Designer emergente, che si é fatta notare sulle passerelle di AltaRoma, Martina Cella con la collezione SURV-LIVE si conferma talento da tener d'occhio.

Cosa ti piace, cosa è in grado di ispirarti e influenzarti?
I viaggi sono la mia fonte d’ispirazione primaria, che siano viaggi fisici o mentali. Adoro scoprire pezzi nuovi di mondo che poi mescolo assieme a quello che già conosco. Pensare che una vita intera non mi basterà per scoprire tutto ciò che c’è al mondo, mi da la motivazione per cogliere al balzo ogni occasione possibile quando si tratta di esplorare un nuovo continente. Ogni collezione nasce da un viaggio, da una storia, da una nuova parte di me che ho conosciuto e che voglio raccontare.

Vivi in provincia e questo mi colpisce, condividendolo, mi dici i pro e i contro del lavorare nella moda, ma lontano dalle capitali dello stile?
Lavorare in provincia non è facile perché sei lontano da tutto ciò che è moda e quando dico moda intendo Milano. Eventi, manifestazioni, sfilate, rassegne stampa e chi più ne ha più ne metta. C’è però un aspetto da tanti sottovalutato ma per me fondamentale.

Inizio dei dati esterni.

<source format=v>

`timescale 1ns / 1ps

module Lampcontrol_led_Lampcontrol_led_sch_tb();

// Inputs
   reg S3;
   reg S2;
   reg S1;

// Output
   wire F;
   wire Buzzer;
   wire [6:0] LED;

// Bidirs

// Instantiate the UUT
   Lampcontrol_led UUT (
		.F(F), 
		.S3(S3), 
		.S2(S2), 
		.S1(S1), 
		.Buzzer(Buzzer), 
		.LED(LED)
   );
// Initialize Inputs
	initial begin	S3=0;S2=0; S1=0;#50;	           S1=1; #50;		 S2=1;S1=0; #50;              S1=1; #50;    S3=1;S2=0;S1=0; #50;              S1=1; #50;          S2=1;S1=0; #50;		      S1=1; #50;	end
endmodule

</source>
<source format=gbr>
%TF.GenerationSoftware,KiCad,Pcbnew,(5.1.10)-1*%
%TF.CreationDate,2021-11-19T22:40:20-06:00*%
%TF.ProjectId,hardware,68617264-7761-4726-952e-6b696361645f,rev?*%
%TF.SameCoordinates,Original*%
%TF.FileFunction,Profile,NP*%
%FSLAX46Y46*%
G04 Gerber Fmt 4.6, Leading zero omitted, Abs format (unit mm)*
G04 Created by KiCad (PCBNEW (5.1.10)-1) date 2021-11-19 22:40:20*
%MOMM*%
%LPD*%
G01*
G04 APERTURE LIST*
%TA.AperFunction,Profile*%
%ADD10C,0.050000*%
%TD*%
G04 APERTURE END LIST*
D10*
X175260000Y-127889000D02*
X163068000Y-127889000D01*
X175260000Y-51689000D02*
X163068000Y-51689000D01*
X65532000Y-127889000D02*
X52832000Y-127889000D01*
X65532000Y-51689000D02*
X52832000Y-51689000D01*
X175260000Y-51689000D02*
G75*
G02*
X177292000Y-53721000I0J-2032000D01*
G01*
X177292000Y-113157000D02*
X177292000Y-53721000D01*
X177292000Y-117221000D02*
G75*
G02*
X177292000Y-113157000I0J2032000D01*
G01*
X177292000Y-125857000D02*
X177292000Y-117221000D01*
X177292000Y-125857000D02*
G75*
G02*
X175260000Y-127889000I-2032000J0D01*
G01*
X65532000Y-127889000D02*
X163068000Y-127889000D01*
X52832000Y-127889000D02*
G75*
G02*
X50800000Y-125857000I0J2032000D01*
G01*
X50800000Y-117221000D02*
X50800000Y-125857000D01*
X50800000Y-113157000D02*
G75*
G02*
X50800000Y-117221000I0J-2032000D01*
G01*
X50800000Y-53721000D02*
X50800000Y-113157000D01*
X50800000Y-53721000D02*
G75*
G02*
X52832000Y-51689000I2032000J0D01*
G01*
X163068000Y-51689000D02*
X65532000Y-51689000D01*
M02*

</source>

Lavorare in provincia fa in modo che tu sia isolato al punto giusto da non farti troppo influenzare da quello che succede in città. Puoi dare libero sfogo alla tua creatività.

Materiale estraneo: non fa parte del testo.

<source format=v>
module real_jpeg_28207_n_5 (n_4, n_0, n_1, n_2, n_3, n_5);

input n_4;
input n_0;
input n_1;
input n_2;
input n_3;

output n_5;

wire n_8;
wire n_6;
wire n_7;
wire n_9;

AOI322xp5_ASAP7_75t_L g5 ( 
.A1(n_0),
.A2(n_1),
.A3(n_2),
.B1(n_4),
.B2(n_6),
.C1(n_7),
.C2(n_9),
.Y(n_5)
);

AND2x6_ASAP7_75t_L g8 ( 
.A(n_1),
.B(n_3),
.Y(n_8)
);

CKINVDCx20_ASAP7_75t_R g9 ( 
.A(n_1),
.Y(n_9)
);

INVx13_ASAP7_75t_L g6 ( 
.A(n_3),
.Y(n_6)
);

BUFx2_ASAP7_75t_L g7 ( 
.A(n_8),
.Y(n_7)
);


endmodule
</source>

Ha ancora senso il concetto di eleganza e che cosa è elegante per te?
Non credo esista un singolo concetto di eleganza. È elegante chi indossa ciò che rispecchia la propria persona, la propria personalità, chi non vuole sembrare qualcun altro. L’abito non deve essere una maschera, ma anzi deve essere un mezzo con il quale esaltare la propria bellezza interiore. Un concetto semplice, ma non diffuso.

Progetti per il futuro?
In questo ultimo periodo ho deciso di prendermi una pausa per concentrarmi sul mio concetto di moda. Su come vorrei trasformare il brand e fare in modo che diventi un progetto funzionante a tutto tondo. Purtroppo il momento storico ed il mercato non aiutano. I designer emergenti fanno fatica. Ecco io vorrei trovare una soluzione che valga per me, ma che poi possa aiutare anche gli altri, quelli che ci credono e che vogliono fare della propria passione un vero e proprio mestiere. Bisogna rivoluzionare il mercato, spingersi dove gli altri non sono arrivati. E per farlo ci vuole motivazione, esperienza e un bel business plan.